*** Opening Material provided ***

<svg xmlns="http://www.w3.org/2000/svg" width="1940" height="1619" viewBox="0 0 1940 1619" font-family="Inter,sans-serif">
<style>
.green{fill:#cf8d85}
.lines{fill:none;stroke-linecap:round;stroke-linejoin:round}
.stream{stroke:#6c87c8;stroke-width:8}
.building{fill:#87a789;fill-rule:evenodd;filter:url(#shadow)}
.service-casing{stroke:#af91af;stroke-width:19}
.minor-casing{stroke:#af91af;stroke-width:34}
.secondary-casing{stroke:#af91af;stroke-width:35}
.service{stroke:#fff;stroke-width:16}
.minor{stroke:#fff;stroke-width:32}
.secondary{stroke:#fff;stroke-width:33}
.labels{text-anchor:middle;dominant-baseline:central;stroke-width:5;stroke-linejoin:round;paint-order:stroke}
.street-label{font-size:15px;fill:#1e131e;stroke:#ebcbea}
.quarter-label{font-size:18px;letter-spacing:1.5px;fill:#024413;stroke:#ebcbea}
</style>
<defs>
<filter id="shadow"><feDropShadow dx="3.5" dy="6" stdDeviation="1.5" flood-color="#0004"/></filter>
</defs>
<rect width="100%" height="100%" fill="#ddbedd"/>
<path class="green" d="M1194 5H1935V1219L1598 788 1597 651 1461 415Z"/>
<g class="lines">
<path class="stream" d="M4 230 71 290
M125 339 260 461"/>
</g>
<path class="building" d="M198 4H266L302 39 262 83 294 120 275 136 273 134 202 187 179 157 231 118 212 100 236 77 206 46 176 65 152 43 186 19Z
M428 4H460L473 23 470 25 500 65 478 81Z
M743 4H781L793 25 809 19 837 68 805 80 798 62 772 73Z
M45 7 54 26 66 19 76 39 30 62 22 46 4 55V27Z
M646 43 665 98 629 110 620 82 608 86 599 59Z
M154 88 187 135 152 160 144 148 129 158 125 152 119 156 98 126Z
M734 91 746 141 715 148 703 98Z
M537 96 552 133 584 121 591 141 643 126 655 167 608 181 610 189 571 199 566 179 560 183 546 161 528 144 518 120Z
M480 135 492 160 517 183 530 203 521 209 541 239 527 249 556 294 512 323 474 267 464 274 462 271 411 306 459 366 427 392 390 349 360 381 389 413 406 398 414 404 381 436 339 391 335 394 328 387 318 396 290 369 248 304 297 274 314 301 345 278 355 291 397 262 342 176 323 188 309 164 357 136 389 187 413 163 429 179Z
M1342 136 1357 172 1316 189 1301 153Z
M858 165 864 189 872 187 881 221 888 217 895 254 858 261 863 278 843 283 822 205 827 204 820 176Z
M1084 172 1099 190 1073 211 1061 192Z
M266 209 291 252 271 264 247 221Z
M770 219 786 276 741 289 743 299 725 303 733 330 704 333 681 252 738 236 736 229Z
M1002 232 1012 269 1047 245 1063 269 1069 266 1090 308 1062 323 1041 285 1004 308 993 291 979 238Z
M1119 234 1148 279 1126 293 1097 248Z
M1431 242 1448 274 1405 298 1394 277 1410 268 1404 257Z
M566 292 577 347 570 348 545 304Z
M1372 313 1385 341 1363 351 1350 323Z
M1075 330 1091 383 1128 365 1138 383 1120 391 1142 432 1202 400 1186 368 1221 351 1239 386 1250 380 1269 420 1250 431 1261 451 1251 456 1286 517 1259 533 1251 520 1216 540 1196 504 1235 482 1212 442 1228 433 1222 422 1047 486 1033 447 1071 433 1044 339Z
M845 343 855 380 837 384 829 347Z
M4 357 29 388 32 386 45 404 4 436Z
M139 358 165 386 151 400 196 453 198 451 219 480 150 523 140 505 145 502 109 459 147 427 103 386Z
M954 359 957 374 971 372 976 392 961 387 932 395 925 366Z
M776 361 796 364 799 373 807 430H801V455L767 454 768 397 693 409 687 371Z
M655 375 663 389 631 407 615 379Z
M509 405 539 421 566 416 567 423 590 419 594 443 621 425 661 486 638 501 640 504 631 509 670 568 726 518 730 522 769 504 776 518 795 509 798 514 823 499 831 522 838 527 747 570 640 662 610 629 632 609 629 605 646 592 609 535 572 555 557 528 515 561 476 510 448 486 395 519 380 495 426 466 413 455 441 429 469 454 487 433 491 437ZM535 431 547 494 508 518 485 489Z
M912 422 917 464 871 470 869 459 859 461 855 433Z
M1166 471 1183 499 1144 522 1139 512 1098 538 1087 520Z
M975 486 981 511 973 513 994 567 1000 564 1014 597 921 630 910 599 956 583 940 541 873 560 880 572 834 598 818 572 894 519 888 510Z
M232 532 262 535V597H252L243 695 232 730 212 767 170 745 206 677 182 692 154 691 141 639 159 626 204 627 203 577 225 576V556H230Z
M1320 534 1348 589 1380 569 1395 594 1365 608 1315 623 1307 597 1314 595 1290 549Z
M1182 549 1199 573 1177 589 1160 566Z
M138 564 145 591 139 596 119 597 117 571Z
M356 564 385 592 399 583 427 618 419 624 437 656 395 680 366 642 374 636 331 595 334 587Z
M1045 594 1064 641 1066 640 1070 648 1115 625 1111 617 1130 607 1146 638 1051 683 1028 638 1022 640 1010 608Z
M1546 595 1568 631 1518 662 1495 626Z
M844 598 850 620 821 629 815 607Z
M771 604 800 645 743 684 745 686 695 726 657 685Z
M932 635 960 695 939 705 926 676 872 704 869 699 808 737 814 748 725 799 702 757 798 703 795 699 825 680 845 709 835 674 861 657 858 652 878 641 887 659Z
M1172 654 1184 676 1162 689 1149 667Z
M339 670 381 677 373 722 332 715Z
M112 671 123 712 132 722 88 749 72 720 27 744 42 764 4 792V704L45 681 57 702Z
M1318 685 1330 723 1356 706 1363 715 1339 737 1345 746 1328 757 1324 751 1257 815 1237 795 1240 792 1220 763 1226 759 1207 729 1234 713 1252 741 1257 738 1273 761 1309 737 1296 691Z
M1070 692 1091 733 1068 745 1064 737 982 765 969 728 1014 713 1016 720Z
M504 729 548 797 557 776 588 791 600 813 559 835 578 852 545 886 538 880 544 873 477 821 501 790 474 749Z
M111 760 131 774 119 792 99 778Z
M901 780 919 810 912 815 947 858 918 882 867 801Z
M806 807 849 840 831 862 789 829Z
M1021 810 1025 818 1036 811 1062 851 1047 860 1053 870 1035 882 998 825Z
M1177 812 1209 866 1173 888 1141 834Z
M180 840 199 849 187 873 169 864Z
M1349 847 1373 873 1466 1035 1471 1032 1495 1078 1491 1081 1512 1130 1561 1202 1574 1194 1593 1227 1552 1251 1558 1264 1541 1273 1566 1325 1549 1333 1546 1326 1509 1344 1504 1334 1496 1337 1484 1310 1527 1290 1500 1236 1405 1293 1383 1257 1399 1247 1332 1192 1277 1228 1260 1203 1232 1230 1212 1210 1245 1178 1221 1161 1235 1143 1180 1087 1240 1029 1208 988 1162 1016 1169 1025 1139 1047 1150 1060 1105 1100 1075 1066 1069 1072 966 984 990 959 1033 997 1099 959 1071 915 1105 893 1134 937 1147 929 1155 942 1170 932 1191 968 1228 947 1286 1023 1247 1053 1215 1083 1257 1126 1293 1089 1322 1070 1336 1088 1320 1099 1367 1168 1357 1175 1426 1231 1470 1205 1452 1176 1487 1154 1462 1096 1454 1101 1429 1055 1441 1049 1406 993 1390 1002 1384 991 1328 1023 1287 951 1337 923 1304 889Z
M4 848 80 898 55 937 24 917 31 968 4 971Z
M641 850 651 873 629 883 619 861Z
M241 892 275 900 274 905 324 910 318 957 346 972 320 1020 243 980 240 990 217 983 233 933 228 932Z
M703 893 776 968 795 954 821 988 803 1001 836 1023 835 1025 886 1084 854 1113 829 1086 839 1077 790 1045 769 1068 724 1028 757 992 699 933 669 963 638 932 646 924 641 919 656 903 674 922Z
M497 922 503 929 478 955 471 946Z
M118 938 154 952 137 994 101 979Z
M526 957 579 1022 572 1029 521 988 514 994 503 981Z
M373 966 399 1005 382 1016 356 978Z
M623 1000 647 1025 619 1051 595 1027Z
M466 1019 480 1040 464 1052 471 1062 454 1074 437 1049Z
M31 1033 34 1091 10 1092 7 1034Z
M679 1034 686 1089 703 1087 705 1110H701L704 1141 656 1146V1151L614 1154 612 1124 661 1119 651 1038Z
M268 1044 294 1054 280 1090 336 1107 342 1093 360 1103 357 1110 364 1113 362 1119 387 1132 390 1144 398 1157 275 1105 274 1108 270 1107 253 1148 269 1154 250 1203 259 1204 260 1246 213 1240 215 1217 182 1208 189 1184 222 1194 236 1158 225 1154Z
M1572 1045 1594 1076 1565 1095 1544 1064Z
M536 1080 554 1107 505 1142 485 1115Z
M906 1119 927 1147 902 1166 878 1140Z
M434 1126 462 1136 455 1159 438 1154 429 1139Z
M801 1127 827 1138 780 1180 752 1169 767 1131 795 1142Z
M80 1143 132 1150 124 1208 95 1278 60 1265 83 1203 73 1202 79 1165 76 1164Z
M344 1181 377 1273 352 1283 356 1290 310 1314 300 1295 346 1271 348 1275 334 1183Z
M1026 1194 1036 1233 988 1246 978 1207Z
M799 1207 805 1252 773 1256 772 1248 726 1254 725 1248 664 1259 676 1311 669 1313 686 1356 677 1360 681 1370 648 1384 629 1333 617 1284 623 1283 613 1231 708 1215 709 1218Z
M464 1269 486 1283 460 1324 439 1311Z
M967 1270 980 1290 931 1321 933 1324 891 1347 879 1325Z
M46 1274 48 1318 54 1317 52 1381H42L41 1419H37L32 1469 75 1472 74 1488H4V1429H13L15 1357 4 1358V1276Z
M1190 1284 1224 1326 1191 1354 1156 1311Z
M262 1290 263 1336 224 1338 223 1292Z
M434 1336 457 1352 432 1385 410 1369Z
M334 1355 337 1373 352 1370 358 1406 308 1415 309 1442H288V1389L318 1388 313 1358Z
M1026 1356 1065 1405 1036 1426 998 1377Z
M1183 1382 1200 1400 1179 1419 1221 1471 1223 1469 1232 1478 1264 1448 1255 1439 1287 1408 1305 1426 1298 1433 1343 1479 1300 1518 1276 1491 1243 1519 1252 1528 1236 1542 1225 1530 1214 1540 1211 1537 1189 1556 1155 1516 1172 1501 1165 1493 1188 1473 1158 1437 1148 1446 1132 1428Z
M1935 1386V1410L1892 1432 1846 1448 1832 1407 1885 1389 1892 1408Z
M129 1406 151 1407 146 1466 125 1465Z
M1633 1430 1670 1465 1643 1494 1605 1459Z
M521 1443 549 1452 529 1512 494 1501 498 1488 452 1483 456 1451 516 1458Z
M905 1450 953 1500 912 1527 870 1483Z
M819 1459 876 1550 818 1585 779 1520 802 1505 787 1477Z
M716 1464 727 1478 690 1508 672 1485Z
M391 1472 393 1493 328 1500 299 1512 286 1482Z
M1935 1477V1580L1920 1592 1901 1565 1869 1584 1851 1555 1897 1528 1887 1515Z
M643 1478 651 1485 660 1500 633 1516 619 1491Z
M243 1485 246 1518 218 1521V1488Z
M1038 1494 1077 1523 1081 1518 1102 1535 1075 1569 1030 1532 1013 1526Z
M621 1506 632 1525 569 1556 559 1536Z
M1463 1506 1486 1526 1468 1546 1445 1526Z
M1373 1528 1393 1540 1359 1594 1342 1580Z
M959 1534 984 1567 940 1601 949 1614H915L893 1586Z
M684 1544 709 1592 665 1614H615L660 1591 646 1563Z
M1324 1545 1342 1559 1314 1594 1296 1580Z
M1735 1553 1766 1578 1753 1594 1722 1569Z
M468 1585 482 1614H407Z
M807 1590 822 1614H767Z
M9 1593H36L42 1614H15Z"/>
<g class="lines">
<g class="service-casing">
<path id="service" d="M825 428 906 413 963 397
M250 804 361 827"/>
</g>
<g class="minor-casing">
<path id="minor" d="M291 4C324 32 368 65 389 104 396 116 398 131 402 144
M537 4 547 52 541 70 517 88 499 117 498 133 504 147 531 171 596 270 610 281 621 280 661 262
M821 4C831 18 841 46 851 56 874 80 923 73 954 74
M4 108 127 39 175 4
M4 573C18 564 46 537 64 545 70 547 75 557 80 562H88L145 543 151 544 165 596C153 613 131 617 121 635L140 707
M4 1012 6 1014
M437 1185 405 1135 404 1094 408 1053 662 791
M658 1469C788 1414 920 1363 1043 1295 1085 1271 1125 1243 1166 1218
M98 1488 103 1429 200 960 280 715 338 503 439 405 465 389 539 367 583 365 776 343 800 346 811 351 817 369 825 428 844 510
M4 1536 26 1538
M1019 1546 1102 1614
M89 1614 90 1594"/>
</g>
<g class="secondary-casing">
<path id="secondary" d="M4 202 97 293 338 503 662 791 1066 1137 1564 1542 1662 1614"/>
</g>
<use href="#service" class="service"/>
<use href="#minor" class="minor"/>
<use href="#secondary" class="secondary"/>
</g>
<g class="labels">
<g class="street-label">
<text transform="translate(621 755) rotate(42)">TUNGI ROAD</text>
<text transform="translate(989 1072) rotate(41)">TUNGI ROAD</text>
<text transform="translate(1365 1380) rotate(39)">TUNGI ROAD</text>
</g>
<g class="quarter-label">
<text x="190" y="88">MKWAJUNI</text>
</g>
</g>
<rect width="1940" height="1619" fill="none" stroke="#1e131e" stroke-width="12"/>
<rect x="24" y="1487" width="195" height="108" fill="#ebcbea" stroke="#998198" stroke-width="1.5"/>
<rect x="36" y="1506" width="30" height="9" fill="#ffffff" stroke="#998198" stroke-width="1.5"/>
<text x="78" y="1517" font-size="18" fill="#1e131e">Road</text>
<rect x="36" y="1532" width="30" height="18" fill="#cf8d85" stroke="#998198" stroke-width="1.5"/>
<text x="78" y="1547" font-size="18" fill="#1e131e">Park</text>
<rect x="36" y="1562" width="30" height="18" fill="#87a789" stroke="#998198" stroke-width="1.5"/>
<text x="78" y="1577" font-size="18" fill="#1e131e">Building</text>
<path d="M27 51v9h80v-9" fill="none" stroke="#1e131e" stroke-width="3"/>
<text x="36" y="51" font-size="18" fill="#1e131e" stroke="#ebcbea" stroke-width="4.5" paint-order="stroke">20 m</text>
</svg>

*** Closing Material provided ***

**Exercise description**. All that is wanted is the stretch of lines above from the one containing "M262 1290 263 1336 224 1338 223 1292Z" through the one containing "M1935 1477V1580L1920 1592", duplicated exactly.

**Solution for this problem**.
M262 1290 263 1336 224 1338 223 1292Z
M434 1336 457 1352 432 1385 410 1369Z
M334 1355 337 1373 352 1370 358 1406 308 1415 309 1442H288V1389L318 1388 313 1358Z
M1026 1356 1065 1405 1036 1426 998 1377Z
M1183 1382 1200 1400 1179 1419 1221 1471 1223 1469 1232 1478 1264 1448 1255 1439 1287 1408 1305 1426 1298 1433 1343 1479 1300 1518 1276 1491 1243 1519 1252 1528 1236 1542 1225 1530 1214 1540 1211 1537 1189 1556 1155 1516 1172 1501 1165 1493 1188 1473 1158 1437 1148 1446 1132 1428Z
M1935 1386V1410L1892 1432 1846 1448 1832 1407 1885 1389 1892 1408Z
M129 1406 151 1407 146 1466 125 1465Z
M1633 1430 1670 1465 1643 1494 1605 1459Z
M521 1443 549 1452 529 1512 494 1501 498 1488 452 1483 456 1451 516 1458Z
M905 1450 953 1500 912 1527 870 1483Z
M819 1459 876 1550 818 1585 779 1520 802 1505 787 1477Z
M716 1464 727 1478 690 1508 672 1485Z
M391 1472 393 1493 328 1500 299 1512 286 1482Z
M1935 1477V1580L1920 1592 1901 1565 1869 1584 1851 1555 1897 1528 1887 1515Z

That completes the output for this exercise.